* [SOURCE DATA]:
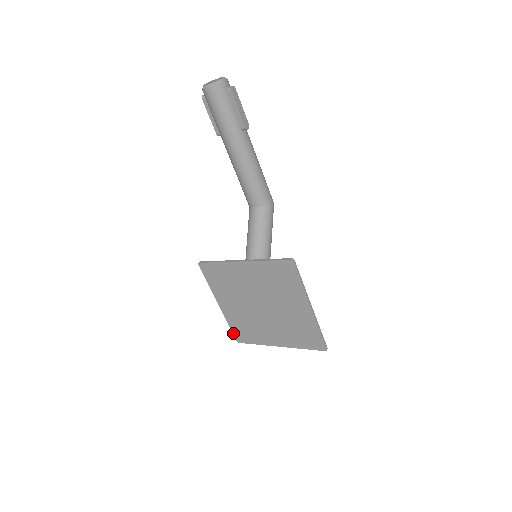
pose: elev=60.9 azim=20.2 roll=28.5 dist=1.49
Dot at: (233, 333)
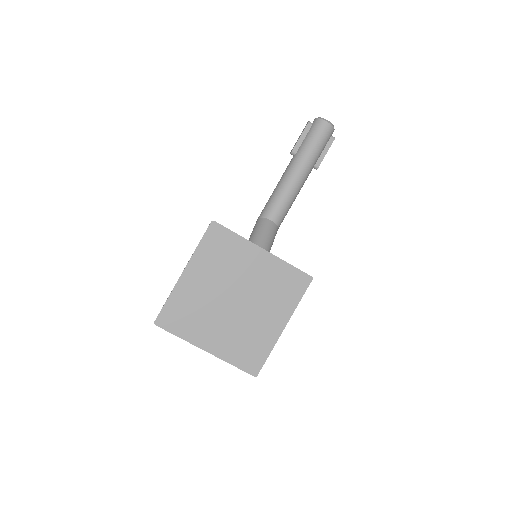
Dot at: (161, 310)
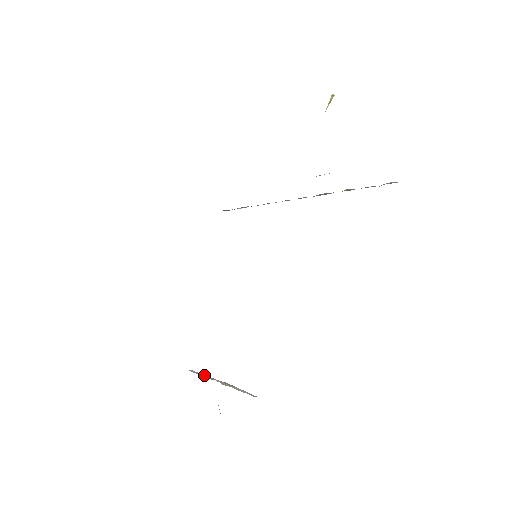
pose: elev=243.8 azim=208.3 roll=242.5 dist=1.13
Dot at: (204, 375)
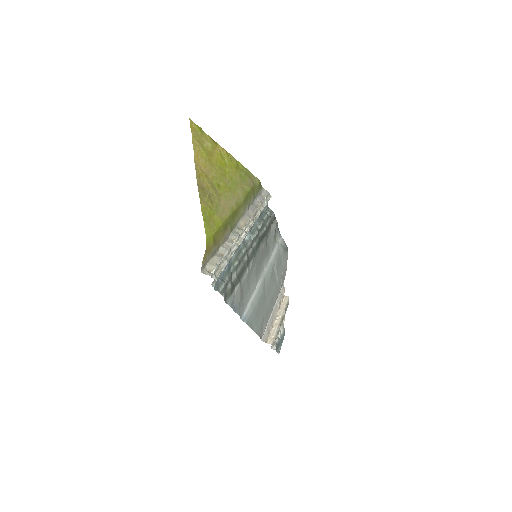
Dot at: (284, 307)
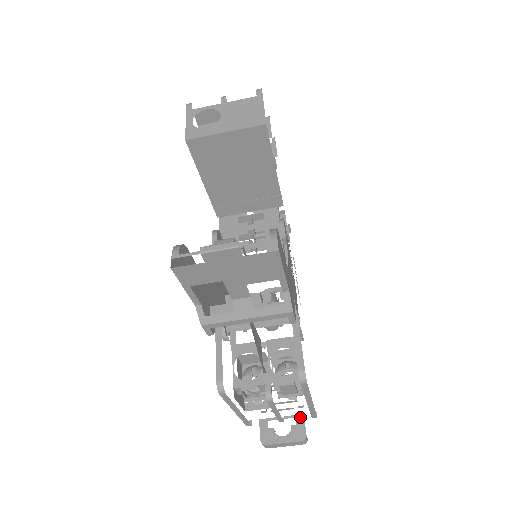
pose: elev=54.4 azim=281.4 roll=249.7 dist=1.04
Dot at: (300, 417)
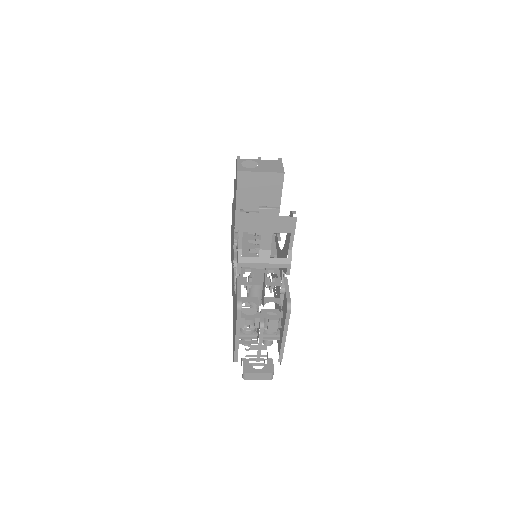
Dot at: (270, 360)
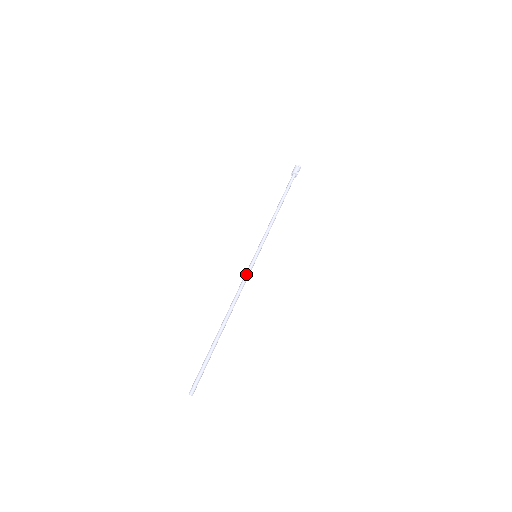
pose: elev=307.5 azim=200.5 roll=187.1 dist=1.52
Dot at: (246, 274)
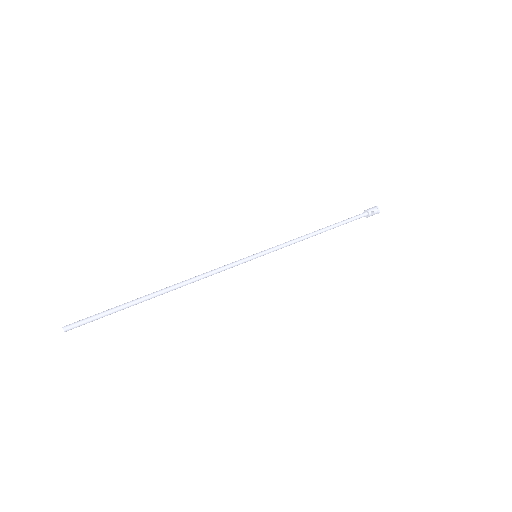
Dot at: occluded
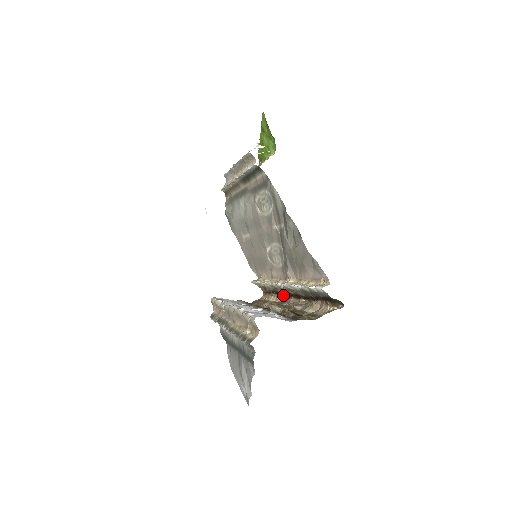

* [EXERCISE PROMPT]: Retype every line of the data above without changing anything, and leave the pictures out of your answer.

* [FULL OUTPUT]:
pose: elev=60.9 azim=20.2 roll=28.5 dist=1.49
Dot at: (233, 333)
Dot at: (161, 310)
pose: elev=243.8 azim=208.3 roll=242.5 dist=1.13
Dot at: (204, 375)
Dot at: (284, 307)
pose: elev=54.4 azim=281.4 roll=249.7 dist=1.04
Dot at: (300, 417)
Dot at: (270, 360)
pose: elev=307.5 azim=200.5 roll=187.1 dist=1.52
Dot at: (246, 274)
Dot at: occluded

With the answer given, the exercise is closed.